08:35Karena sekali lagi apa yang dipaparkan Pak Menteri ini belum menjawab secara penuh
08:41pengantar rapat yang disampaikan oleh Ibu Ketua tadi.
08:46Belanja kita terhadap pemberdayaan masyarakat dengan belanja yang lain jauh, sangat nyomplang.
08:57Saya kira masyarakat kita itu sederhana.
09:00Ketika mereka dalam mengelola hutan mendapatkan benefit secara ekonomi,
09:04mereka tanpa disuruh akan menjadi seorang jagawana yang baik.
09:08Tapi kalau tiap hari di sekitar hutan itu mereka melihat pemandangan penanganan hukum yang tidak berjalan secara tegas,
09:18orang enak nebang bahan pohon gede-gede dengan tidak ada tindakan sanksi pidana apapun,
09:29ya ngapain juga mereka ikut jaga hutan.
09:31Saya teringat benar sudah berapa kali Ibu Ketua sampaikan jangan ada tebang pohon lagi.
09:36Saya juga ingat Pak Menteri sampaikan tidak pernah mengeluarkan izin selama jadi Menteri.
09:45Tapi di banyak kasus saya melihat sudah ada yang di tanda tangan yang terkait dengan itu.
09:50Saya enggak tahu ini hanya soal kejilian menggunakan bahasa,
09:53membedakan antara izin pemanfaatan atau izin yang lain.
09:56Saya kurang paham, saya tidak mau terlalu dalam di situ.
10:01Saya sama, latar belakang saya juga tidak terkait dengan hutanan kayak Pak Menteri.
10:05Mungkin yang bisa menjawab yang secara teknis adalah Ibu Ketua.
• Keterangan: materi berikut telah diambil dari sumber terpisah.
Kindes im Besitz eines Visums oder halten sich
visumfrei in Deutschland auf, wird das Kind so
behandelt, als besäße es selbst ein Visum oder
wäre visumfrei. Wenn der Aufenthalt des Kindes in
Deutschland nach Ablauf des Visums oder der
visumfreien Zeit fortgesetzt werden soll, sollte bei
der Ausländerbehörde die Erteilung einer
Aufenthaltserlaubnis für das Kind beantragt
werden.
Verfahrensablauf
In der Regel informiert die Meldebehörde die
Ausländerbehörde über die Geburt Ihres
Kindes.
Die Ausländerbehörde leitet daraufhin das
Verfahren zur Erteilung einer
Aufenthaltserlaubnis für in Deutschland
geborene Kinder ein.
10:09Saya rasa itu saja sekali lagi ada beberapa pertanyaan yang mungkin perlu kejelasan.
10:15Bukan hanya saya, mungkin juga teman-teman yang sama,
10:17karena arah kebijakan kehutanan kita harus digunakan seperti apa itu agar lebih jelas
10:24bagaimana apa yang dimintakan oleh Ibu Ketua Komisi 4.
10:30Kurang lebihnya mohon maaf,
10:32wassalamualaikum warahmatullahi wabarakatuh.